Fred Foster

Profile
- Position: Fullback

Personal information
- Born: April 25, 1898 Niagara Falls, New York, U.S.
- Died: December 19, 1968 (aged 70) Tallahassee, Florida, U.S.
- Listed height: 5 ft 11 in (1.80 m)
- Listed weight: 185 lb (84 kg)

Career information
- High school: Niagara Falls (NY)
- College: Syracuse

Career history
- Buffalo All-Americans (1923); Rochester Jeffersons (1923–1924);

Career statistics
- Games: 7
- Stats at Pro Football Reference

= Fred Foster (American football) =

American football player and track athlete (1898–1968)

Frederick Frank Foster (April 25, 1898 – December 19, 1968), also known as "Fritz Foster", was an American football player and track athlete.

Foster was born in 1898 at Niagara Falls, New York. He attended Niagara Falls High School and Bethlehem Prep in Bethlehem, Pennsylvania.

Foster attended Syracuse University and played fullback for the school's freshman football team in 1919 and as the varsity fullback in 1920 and 1921. He also starred in weight events, including the "shot put", for the track team. In November 1922, the Syracuse athletic board suspended him from further athletic participation after being charged with participating in a professional football game in the Utica, New York.
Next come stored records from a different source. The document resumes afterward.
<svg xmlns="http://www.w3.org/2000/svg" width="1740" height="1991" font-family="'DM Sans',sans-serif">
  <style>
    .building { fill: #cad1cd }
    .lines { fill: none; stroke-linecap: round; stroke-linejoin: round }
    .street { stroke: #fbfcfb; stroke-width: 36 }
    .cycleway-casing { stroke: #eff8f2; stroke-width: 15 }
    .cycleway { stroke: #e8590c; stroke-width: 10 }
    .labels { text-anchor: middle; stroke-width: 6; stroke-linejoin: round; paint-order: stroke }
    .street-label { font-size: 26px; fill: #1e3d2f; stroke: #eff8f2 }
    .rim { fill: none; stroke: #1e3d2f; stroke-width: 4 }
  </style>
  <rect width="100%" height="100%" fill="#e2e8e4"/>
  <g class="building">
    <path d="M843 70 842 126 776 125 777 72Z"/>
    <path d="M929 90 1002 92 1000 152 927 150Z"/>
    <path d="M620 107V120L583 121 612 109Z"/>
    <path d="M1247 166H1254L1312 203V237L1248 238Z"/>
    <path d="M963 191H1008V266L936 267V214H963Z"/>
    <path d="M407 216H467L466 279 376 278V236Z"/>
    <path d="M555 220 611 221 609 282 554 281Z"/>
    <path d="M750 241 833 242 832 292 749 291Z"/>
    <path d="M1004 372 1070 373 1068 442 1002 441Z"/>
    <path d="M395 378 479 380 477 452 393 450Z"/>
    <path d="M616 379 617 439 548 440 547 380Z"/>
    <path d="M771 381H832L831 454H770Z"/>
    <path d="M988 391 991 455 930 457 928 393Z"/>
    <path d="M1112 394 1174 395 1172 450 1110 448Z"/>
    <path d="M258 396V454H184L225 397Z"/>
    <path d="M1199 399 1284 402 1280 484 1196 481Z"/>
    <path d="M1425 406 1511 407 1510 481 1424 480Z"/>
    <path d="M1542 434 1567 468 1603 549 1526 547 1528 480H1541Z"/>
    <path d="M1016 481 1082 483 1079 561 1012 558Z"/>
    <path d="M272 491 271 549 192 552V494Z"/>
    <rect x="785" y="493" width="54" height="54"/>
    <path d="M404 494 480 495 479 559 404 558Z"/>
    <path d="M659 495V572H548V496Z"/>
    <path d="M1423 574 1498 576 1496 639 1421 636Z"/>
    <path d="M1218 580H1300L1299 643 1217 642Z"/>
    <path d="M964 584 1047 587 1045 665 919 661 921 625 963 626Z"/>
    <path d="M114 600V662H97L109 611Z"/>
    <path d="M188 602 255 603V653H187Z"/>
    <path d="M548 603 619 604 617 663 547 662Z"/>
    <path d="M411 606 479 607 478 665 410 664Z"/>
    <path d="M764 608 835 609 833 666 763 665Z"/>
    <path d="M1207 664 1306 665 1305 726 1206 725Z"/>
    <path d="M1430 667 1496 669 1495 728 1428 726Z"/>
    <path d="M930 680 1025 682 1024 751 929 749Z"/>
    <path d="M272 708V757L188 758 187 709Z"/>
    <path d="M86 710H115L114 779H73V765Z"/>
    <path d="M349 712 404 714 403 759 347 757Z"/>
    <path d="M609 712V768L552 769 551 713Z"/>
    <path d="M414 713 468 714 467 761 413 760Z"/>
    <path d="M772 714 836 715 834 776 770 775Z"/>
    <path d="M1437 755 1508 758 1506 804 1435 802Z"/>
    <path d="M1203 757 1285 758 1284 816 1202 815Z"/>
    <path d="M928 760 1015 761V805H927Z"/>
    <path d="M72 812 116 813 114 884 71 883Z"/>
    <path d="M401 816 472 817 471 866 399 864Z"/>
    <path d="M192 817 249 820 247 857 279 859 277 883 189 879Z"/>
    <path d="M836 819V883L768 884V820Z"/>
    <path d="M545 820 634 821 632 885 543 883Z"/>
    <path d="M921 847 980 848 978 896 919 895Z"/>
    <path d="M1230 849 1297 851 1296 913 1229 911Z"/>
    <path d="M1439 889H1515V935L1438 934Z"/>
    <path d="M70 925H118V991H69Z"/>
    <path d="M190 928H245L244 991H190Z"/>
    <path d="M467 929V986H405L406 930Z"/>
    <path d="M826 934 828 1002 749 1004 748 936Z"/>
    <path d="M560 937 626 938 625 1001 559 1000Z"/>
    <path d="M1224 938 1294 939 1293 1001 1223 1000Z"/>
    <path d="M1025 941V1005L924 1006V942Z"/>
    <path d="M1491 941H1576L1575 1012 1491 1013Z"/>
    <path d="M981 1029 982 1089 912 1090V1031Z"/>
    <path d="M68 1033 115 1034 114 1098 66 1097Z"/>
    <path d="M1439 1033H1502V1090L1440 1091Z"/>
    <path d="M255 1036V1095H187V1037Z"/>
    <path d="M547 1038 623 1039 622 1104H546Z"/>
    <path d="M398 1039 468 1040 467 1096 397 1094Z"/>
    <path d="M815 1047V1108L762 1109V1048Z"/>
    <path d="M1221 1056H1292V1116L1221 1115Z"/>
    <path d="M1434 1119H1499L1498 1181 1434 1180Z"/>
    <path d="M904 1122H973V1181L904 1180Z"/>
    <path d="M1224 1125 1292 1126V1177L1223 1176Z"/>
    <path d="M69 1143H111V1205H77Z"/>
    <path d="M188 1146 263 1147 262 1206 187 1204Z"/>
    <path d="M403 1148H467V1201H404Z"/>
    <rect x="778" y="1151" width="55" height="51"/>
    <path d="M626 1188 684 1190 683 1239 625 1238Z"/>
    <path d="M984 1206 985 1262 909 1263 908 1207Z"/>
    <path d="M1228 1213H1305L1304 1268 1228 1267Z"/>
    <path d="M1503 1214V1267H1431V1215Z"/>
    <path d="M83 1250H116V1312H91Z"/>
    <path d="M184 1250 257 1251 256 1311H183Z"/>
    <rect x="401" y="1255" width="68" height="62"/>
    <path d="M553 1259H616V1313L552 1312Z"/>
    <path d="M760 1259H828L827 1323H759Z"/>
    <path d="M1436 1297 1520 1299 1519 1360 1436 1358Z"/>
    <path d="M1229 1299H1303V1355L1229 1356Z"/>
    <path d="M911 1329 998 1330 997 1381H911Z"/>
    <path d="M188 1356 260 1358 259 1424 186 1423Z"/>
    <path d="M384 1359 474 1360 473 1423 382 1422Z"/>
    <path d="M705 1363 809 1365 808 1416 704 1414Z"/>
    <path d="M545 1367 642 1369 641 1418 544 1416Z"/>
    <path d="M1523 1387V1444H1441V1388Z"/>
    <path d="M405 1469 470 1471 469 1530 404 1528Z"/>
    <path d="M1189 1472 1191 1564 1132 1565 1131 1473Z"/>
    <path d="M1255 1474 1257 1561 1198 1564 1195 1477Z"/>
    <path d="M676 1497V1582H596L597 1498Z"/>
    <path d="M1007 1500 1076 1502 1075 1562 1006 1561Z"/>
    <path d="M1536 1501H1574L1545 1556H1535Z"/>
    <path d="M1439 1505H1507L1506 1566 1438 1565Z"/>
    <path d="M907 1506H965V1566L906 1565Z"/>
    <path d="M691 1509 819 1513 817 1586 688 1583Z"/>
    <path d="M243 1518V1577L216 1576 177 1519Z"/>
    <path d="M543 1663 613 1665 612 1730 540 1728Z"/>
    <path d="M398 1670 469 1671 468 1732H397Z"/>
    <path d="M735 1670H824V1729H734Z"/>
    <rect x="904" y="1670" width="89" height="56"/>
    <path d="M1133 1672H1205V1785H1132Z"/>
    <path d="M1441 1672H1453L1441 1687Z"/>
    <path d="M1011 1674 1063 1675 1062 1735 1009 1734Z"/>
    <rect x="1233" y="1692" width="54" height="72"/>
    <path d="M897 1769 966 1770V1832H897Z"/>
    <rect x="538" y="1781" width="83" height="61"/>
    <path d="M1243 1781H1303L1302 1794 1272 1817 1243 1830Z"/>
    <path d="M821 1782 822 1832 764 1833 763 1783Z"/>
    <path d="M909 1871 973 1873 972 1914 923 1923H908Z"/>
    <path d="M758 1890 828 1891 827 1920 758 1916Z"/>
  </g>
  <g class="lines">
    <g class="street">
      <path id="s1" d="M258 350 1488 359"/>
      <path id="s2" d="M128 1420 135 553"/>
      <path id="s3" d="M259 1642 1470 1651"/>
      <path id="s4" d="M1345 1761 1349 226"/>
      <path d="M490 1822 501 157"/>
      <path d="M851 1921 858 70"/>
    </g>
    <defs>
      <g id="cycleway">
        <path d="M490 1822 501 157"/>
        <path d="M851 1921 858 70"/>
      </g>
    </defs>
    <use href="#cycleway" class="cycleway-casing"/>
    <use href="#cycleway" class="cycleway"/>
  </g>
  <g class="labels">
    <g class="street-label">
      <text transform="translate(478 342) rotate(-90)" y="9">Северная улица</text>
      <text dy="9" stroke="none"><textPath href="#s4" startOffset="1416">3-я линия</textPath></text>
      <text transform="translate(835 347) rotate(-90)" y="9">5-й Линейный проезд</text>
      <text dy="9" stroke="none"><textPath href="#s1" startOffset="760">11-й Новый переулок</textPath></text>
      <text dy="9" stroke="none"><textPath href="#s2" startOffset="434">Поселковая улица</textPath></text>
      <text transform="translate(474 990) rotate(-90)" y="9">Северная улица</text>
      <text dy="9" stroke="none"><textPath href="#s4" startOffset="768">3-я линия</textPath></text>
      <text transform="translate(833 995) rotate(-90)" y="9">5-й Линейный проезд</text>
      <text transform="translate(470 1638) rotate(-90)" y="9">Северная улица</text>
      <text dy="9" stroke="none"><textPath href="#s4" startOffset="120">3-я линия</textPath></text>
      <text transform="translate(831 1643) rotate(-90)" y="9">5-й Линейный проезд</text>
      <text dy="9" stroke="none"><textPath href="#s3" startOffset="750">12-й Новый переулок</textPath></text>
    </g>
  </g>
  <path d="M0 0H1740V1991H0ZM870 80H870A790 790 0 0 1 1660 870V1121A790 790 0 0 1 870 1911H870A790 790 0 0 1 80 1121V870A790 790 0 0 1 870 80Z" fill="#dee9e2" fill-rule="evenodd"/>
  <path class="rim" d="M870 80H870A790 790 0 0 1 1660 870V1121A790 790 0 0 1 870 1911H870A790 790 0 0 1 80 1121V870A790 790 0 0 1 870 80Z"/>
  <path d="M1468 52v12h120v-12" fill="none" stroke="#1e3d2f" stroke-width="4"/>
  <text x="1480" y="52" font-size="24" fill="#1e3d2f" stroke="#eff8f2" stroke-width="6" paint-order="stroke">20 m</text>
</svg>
Foster also played professional football in the National Football League (NFL) as a fullback during the 1923 and 1924 seasons. He began his pro football career with the Buffalo All-Americans. In his first NFL game, a November 5, 1923, a scoreless tie with Cleveland, Foster was the starting fullback and "showed well in the tasks allotted to him." He finished the 1923 NFL season with the Rochester Jeffersons. He appeared in one game for Rochester in 1923 and another five games in 1925. In all he appeared in seven NFL games, four as a starter.

Foster was married in 1921 to Margaret E. Buckley, though the marriage was kept secret until revealed by a fraternity brother in 1923. Foster died in 1967 at age 70 in Tallahassee, Florida.